# Statistical Learning

The `StatLearn`

(short for statistical learning) OnlineStat uses stochastic approximation methods to estimate models that take the form:

$\hat\beta = \argmin_\beta \frac{1}{n} \sum_i f(y_i, x_i'\beta) + \sum_j \lambda_j g(\beta_j),$

where

- $f$ is a
**loss function**of a response variable and linear preditor. - $\lambda_j$'s are nonnegative regularization parameters.
- $g$ is a
**penalty function**.

For example, LASSO Regression fits this form with:

- $f(y_i, x_i'\beta) = \frac{1}{2}(y_i - x_i'\beta) ^ 2$
- $g(\beta_j) = |\beta_j|$

OnlineStats implements interchangeable loss and penalty functions to use for both regression and classification problems. See the `StatLearn`

docstring for details.

## Stochastic Approximation

An important note is that `StatLearn`

is unable to estimate coefficients exactly (For precision in regression problems, see `LinReg`

). The upside is that it makes estimating certain models *possible* in an online fashion.

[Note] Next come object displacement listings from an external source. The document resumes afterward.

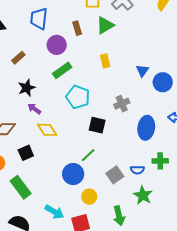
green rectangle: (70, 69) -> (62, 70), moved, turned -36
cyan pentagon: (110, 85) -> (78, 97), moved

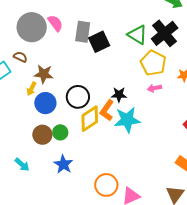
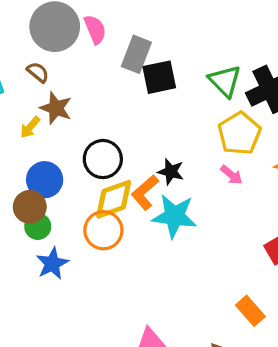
brown semicircle: (20, 57) -> (38, 72), moved
pink arrow: (154, 88) -> (231, 175), turned -144
blue circle: (45, 103) -> (45, 180), moved
green circle: (60, 132) -> (38, 226), moved
orange circle: (106, 185) -> (103, 230), moved

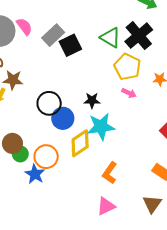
gray rectangle: (136, 54) -> (53, 35), turned 40
blue circle: (45, 180) -> (63, 118), moved
orange L-shape: (145, 192) -> (110, 173), moved
yellow diamond: (114, 199) -> (80, 143), moved
orange circle: (103, 230) -> (46, 157), moved

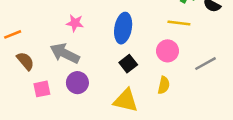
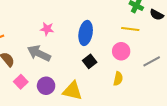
purple circle: (77, 83) -> (46, 86), moved
pink square: (42, 89) -> (21, 82), turned -32
yellow triangle: (126, 100) -> (72, 91), moved

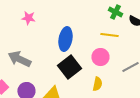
pink star: (47, 29) -> (28, 18), moved
black square: (90, 61) -> (69, 67), size x1.6

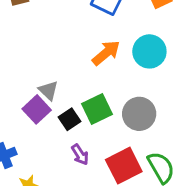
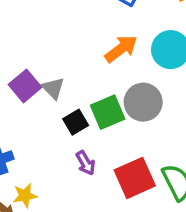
purple square: (37, 109) -> (25, 86), moved
gray circle: (139, 114) -> (143, 102), moved

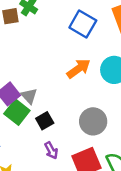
gray circle: (143, 102) -> (93, 121), moved
green square: (108, 112) -> (17, 112), moved, turned -30

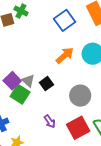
blue square: (83, 24) -> (65, 20), turned 30
black square: (45, 121) -> (46, 84), moved

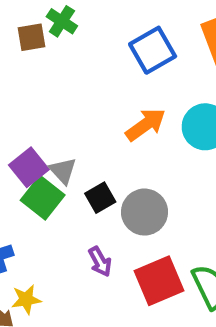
black square: (46, 84) -> (100, 198), moved
gray circle: (80, 96) -> (145, 212), moved

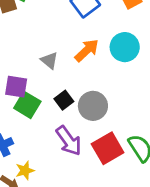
purple square: (29, 167) -> (16, 87), turned -35
gray triangle: (63, 171) -> (49, 61), moved
purple arrow: (100, 262) -> (69, 141), size x1.6

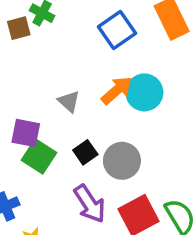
cyan circle: (125, 47) -> (144, 92), moved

For example, it is **not possible** to get the same coefficients for logistic regression from an O(1)-memory *online* algorithm as you would get from its *offline* counterpart. This is because the logistic regression likelihood's sufficient statistics scale with the number of observations.

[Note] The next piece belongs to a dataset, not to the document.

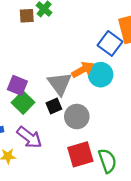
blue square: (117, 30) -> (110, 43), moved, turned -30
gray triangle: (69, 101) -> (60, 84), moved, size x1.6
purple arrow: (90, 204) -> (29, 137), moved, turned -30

**All this to say: StatLearn lets you do things that would otherwise not be possible at the cost of returning noisy estimates.**

## Algorithms

Besides the loss and penalty functions, you can also plug in a variety of fitting algorithms to `StatLearn`

. Some of these methods are based on the stochastic gradient (gradient of loss evaluated on a single observation). Other methods are based on the majorization-minimization (MM) principle^{[1]}, which offers some guarantees on numerical stability (sometimes at the cost of slower learning).

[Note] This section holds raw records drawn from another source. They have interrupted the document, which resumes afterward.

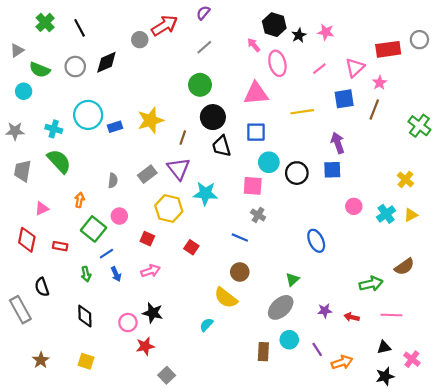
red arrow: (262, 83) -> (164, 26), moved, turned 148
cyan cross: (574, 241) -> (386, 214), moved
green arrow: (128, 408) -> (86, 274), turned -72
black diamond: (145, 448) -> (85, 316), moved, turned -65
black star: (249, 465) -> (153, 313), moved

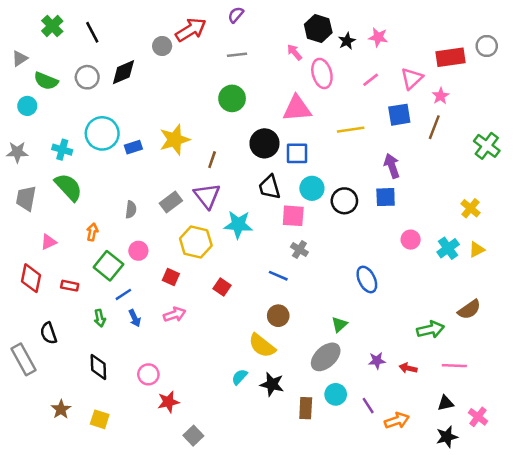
gray line: (204, 47) -> (237, 55), turned 35
black circle: (213, 117) -> (264, 143), moved
black trapezoid: (222, 146) -> (269, 187), moved
black star: (153, 313) -> (272, 384), moved
brown star: (41, 360) -> (61, 409), moved

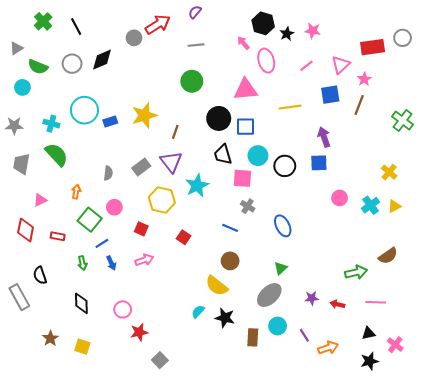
cyan star: (238, 225) -> (197, 186), turned -30
blue ellipse: (367, 279) -> (283, 226), moved

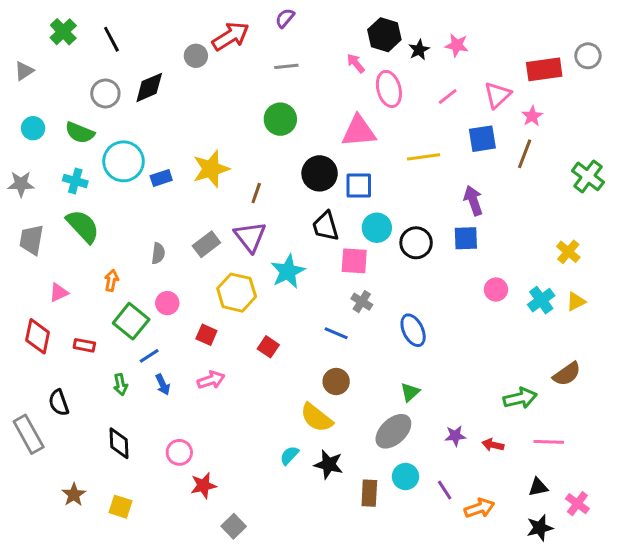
green semicircle: (38, 67) -> (80, 133), moved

It is a good idea to test out different algorithms on a sample of your dataset. Plotting the coefficients over time can give you an idea of the stability of the estimates. Use `Trace`

, a wrapper around an OnlineStat, to automatically take equally-spaced snapshots of an OnlineStat's state. Keep in mind the early observations will cause bigger jumps in the cofficients than later observations (based on the learning rate; see Weights. To add further complexity, learning rates (supplied by the `rate`

keyword argument) do not affect each algorithm's learning uniformly. You may need to test different combinations of algorithm/learning rate to find an "optimal" pairing.

```
using OnlineStats, Plots
# fake data
x = rand(Bool, 1000, 10)
y = x * (1:10) + 10randn(1000)
rate = LearningRate(.8)
o = Trace(StatLearn(SGD(), OnlineStats.l2regloss; rate))
o2 = Trace(StatLearn(MSPI(), OnlineStats.l2regloss; rate))
itr = zip(eachrow(x), y)
fit!(o, itr)
fit!(o2, itr)
plot(
plot(o, xlab="Nobs", title="SGD Coefficients", lab=nothing),
plot(o2, xlab="Nobs", title="MSPI Coefficients", lab=nothing),
link=:y
)
```

- 1At the moment, the only place to read about the stochastic MM algorithms in detail is Josh Day's dissertation. Josh is working on an easier-to-digest introduction to these methods and is also happy to discuss them through GitHub issue/email.